Lecture 22 Flashcards
what are Single Nucleotide Polymorphisms (SNP’s) and what are the 3 types of variants that can occur in them?
the small differences in a single nucleotide in an organism that are responsible for all genetic variation within a species
neutral, pathogenic, or predisposing SNP’s can occur
What are restriction endonucleases and what do they do?
enzymes isolated from bacteria that cut DNA at specific sites
How is agarose gel electrophoresis different from the electrophoresis that is used in SDS-PAGE?
the DNA is already charged in Agarose gel electrophoresis (it is neutralized prior to electrophoresis in SDS-PAGE)
What does DNA ligase do? how can you make this process occur more easily?
it “glues” DNA fragments together
if the ends being joined are compatible sequences, this process does not require DNA polymerase to fill in the “Staggered edge” and the process is much more easily completed
what is a key organism used when cloning genes? what role does it play?
bacteria
the DNA fragement that is to be cloned is added (via restriction nuclease and ligase) to the bacterial genome and the bacteria’s quick replication clones the fragment along with the rest of it’s DNA
list and compare the 2 types of DNA libraries. be sure to include the enzymes that each type uses.
Genomic libraries: includes exons AND introns
uses restriction nuclease
cDNA libraries: includes only introns (coding regions)
uses reverse transcriptase to produce cDNA copies of mRNA’s
What is PCR used for? what do you need to know before you use this technique?
to amplifiy isolated DNA regions
the sequence of the gene (otherwise you cannot ID which DNA fragment you want, out of all of the other fragments)
What 5 things do you need in order to conduct a PCR?
a Double stranded DNA sample
Primers (oligos)
Heat-stable DNA polymerase
Deoxyribonucleotides (dNTPS)
a Thermocycler
describe the step by step process of PCR
put dsDNA sample under high temp. to denature/separate the dsDNA strands
add your handpicked primers that flank the 2 ends of the DNA fragment you wish to replicate
once the primers anneal to the DNA, add all 4 types of deoxy Nucleotide Triphosphates (dNTPS)
Once the dNTPS’s are added, the Taq Poleymerase can synthesize copies of the DNA
Why is a thermocycler useful for PCR and how do you know how many DNA copies each round of PCR will yield?
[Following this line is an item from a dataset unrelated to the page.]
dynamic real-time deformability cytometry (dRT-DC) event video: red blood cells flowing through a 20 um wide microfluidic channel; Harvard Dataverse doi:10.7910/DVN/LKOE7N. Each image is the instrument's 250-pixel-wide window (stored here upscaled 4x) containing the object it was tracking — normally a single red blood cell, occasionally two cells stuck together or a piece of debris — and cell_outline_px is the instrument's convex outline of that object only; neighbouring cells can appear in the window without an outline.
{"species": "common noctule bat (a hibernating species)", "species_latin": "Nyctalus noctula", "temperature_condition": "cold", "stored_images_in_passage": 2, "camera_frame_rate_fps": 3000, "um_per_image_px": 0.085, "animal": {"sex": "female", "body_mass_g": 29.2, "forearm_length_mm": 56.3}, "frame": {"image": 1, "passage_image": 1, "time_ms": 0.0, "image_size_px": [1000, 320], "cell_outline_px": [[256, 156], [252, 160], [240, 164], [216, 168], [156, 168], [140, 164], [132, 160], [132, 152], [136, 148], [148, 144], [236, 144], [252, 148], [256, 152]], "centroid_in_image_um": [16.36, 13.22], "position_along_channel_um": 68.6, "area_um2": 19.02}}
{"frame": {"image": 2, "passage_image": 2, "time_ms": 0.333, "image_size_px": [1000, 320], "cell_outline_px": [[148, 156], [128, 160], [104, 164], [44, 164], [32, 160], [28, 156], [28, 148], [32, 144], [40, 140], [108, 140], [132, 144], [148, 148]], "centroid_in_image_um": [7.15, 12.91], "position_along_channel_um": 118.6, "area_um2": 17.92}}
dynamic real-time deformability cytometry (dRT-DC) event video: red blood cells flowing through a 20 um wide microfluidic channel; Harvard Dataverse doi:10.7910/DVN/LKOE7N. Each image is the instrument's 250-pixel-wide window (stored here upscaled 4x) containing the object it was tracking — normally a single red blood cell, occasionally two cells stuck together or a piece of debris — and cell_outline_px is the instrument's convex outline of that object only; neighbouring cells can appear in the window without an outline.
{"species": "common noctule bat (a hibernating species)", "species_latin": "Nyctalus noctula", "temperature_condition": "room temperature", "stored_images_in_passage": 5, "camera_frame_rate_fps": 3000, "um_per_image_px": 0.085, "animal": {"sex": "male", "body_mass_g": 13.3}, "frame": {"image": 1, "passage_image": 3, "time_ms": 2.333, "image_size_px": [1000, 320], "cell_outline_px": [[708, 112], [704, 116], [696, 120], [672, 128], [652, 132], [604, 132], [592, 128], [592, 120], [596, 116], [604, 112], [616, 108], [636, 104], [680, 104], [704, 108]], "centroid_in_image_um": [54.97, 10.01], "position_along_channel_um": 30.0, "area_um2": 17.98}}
thermocyclers can be set to heat and cool over and over for however many cycles are needed
even if you start with just one copy of the DNA, the more cycles you conduct, the more Copies are made (almost exponentially higher as you perform more and more cycles)
What is the advantage and disadvantages of PCR?
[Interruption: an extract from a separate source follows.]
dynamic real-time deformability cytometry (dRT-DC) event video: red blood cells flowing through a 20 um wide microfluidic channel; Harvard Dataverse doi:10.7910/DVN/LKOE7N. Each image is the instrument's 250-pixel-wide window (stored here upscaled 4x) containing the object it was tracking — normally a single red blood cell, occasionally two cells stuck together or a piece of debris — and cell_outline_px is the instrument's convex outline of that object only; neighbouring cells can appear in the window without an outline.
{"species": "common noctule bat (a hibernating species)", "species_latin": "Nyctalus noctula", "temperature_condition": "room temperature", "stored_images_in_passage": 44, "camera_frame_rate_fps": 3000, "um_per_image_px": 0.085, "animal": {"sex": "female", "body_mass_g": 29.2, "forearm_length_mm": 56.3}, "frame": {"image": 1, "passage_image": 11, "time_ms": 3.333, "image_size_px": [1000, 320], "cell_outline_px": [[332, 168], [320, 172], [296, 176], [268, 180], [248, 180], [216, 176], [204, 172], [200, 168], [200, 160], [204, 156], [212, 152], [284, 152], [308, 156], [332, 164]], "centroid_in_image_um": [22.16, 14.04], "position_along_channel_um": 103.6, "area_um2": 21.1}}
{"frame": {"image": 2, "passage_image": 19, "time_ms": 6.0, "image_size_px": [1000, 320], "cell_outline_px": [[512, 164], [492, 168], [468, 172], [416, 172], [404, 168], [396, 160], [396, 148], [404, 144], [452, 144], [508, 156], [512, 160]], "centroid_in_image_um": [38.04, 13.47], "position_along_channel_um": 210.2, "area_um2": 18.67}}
advantage: you can make a lot of DNA copies using a very small initial sample
Disadvantage: you must know the sequence of the gene, the process is error-prone, and if the sample is a contaminated DNA sample then the copies will also be contaminated (they are clones duh)
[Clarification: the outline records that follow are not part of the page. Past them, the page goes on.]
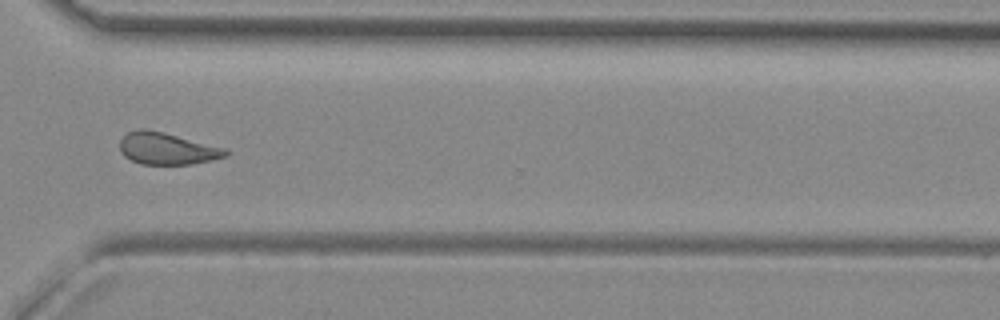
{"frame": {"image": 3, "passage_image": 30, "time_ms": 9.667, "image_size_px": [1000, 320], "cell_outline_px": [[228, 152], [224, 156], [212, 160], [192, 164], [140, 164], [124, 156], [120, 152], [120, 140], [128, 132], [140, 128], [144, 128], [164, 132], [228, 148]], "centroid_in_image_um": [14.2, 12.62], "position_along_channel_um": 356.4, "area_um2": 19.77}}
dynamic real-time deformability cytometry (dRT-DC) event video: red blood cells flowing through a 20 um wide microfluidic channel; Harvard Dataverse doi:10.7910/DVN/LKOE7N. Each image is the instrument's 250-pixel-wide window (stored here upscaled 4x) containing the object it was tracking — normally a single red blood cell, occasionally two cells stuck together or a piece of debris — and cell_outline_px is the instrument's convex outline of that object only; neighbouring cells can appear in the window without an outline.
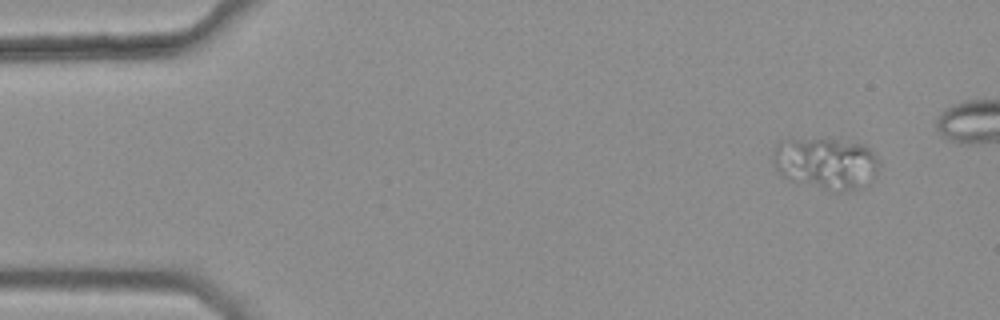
{"species": "common noctule bat (a hibernating species)", "species_latin": "Nyctalus noctula", "temperature_condition": "warm", "stored_images_in_passage": 12, "camera_frame_rate_fps": 3000, "um_per_image_px": 0.085, "animal": {"sex": "female", "body_mass_g": 25.1}, "frame": {"image": 1, "passage_image": 1, "time_ms": 0.0, "image_size_px": [1000, 320], "cell_outline_px": [[876, 172], [860, 188], [840, 192], [824, 188], [784, 176], [776, 168], [772, 160], [772, 156], [776, 144], [780, 140], [836, 140], [864, 144], [872, 152], [876, 160]], "centroid_in_image_um": [70.18, 13.86], "position_along_channel_um": 14.8, "area_um2": 30.63}}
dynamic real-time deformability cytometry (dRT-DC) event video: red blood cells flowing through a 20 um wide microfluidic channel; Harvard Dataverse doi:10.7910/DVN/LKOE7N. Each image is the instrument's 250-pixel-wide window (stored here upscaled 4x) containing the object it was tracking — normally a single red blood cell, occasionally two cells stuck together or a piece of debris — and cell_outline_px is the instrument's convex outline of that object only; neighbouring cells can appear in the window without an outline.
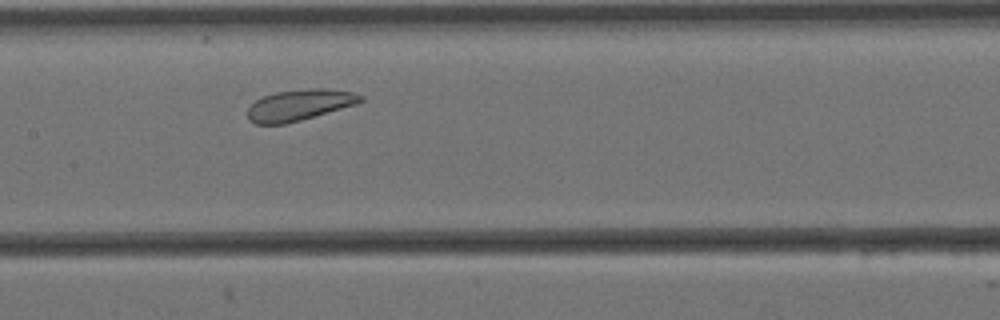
{"species": "Egyptian fruit bat (a non-hibernating species)", "species_latin": "Rousettus aegyptiacus", "temperature_condition": "cold", "stored_images_in_passage": 5, "camera_frame_rate_fps": 3000, "um_per_image_px": 0.085, "animal": {"sex": "female"}, "frame": {"image": 1, "passage_image": 5, "time_ms": 1.333, "image_size_px": [1000, 320], "cell_outline_px": [[364, 100], [360, 104], [300, 120], [284, 124], [256, 124], [248, 120], [248, 108], [256, 100], [264, 96], [276, 92], [308, 88], [328, 88], [352, 92], [364, 96]], "centroid_in_image_um": [25.51, 8.92], "position_along_channel_um": 181.9, "area_um2": 20.63}}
State an example of PCR being used to diagnose a disease. how does this work?
PCR can help diagnose HIV by amplifying the HIV particle in a sample of an infected patient’s blood to the point where it can be visualized via gel electrophoresis
What is quantitative PCR? how does it work?
PCR that uses a “probe” (usually a flourescent tag) to identify the copy number of a specific gene in 2 or more samples at a time
it uses a probe, in addition to the normal PCR process, that fluoresces each time the PCR cycle is complete
what makes quantitative PCR useful?
it can detect levels of an infective agent
it can determine level of gene expression (can be used to ID cancer activity in a sample)
what is the probe that is usually used for quantitative PCR?
a complementary oligo with a fluorescent tag.